南塔克特的亚瑟·戈登·皮姆的叙述(第64/70页)
17日我们又出发去我们第一次寻路时到过的那个黑色花岗岩深谷,决心再进行一次更为彻底的勘察。我们记得山谷绝壁上有一道岩缝,上次只钻了一半,这次我们急切地打算钻到尽头,虽然我们并不抱希望能在那里找到出口。
和上次一样,我们没费多大劲就到了谷底,但这一次我们从容地对它进行了仔细观察。那地方的确是一个可想象的最奇妙的地方,我们简直不敢相信它完全是大自然的造化。如果走遍弯弯曲曲的谷底,这条深谷从东端到西头约有五百码,但它由东到西的直线长度不过四十码或五十码(这当然是我的估计,因为当时无法精确测量)。刚往下走——即从山顶往下走一百英尺——时,深谷两边的峭壁看上去迥然不同,而且显然从未连接在一起过,一边峭壁的表面是皂石岩,另一边则是表面有金属质粒状物的泥灰岩。此处两面峭壁之间的平均宽度(或者说间距)大概有六十英尺,但形状构造没有规律。但越过这一界线继续往下,深谷立刻狭窄起来,两边峭壁也开始有些平行,尽管在一段距离内峭壁的岩质和形状仍然很不相同。到了离谷底五十英尺的范围内,四周便出现了完美的规则匀称。此处,两壁的岩质、色泽和走向都完全一致,岩质是一种乌黑发亮的花岗岩,间距二十码,而且始终如一。这深谷的准确形状,在当时画的那幅平面图上一目了然;因为幸好那时我的笔记本和铅笔都在身边,在随后的一系列探险中我也小心翼翼地保存着它们,而正是多亏了它们我才得以记住许多不然就会被忘记的细节。
图1
图2
这幅草图(见图1)基本上展示了那个深谷的大致轮廓,但没有画出岩壁上那几处小小的洞穴,那些洞穴对面的岩壁上都有一块相应的突出。谷底覆盖着一层极为细碎的粉末,大约有三四英寸厚,我们发现粉末下面是与峭壁相连的黑色花岗岩。读者也许会注意到,该图右边底端有一段好像出口的支道,这就是上文所说的那道岩缝,我们第二次进入深谷就是为了对这道岩缝进行更仔细的勘察。这一次,我们砍掉了长在岩缝里的荆棘,搬开了一大堆锋利的箭镞形燧石,精神抖擞地钻进了狭窄的岩缝。虽有荆棘燧石挡道,岩缝远处透出的一线光亮却使我们充满勇气,不屈不挠。就这样,我们终于前进了约三十英尺,发现那岩缝原来是一个低矮且形状规则的拱洞,洞底与谷底一样也蒙着一层细细的粉末。这时,前面出现一道强光,转过一个不长的弯子,我们发现自己进入了另一条峭壁高耸的深谷,除了纵向轮廓不同之外,这条山谷的外观在各个方面都与我们刚离开的那一条完全一样。其大致轮廓可看上图(见图2)。
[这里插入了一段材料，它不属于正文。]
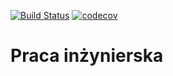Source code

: [![Build Status](https://travis-ci.com/olliekrk/cloud-berry.svg?token=Ud4LPsJ6sjn1qVy7MUNS&branch=master)](https://travis-ci.com/olliekrk/cloud-berry)
[![codecov](https://codecov.io/gh/olliekrk/cloud-berry/branch/master/graph/badge.svg?token=ZCK0168E2G)](https://codecov.io/gh/olliekrk/cloud-berry)

# Praca inżynierska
深谷从a点绕过弯道b到终点d,全长550码。我们在c点发现一条狭窄的岩缝,其形状和我们从第一个深谷钻过来时所经的那个拱洞一样,洞内也长满了荆棘,塞满了大量白色的箭镞形燧石。我们奋力挤过那个洞,发现它大约有四十英尺长,另一端连着第三个深谷。同样,除了纵向轮廓不太一样外,这条山谷各方面的外观都和第一条深谷很接近。其形状如图(见图3)。
图3
图4
图5
我们发现,第三个深谷全长三百二十码,在a点有一条约六英尺宽的岩缝,如我们所料,这条岩缝向内壁延伸了十五英尺就被一堵泥灰岩壁挡住,前面再没有任何缝隙了。我们正要从这条光线微弱的岩缝中返身退出,彼得斯喊了起来,让我看看岩缝尽头泥灰岩壁表面上的一组形状奇怪的凹痕。这组凹痕虽然略显粗糙,但如果稍稍发挥一点想象力,那左边、或者说最北边的凹痕也许可以被想象成一个有意凿出的人形,人直立着并向前伸出手臂。其余的凹痕有点像是一些字母,而彼得斯则无论如何也宁愿毫无根据地认为,它们就是文字。可我最后还是让他承认了自己的错误,我叫他注意岩缝的地面,和他一起从粉末中一块一块地拾起了几大块显然是从岩壁表面掉落下来的碎片,这些碎片的凸角正好与那些凹痕吻合,以此证明,它们的剥落纯属自然而非人为。图4便是那组凹痕的准确临摹。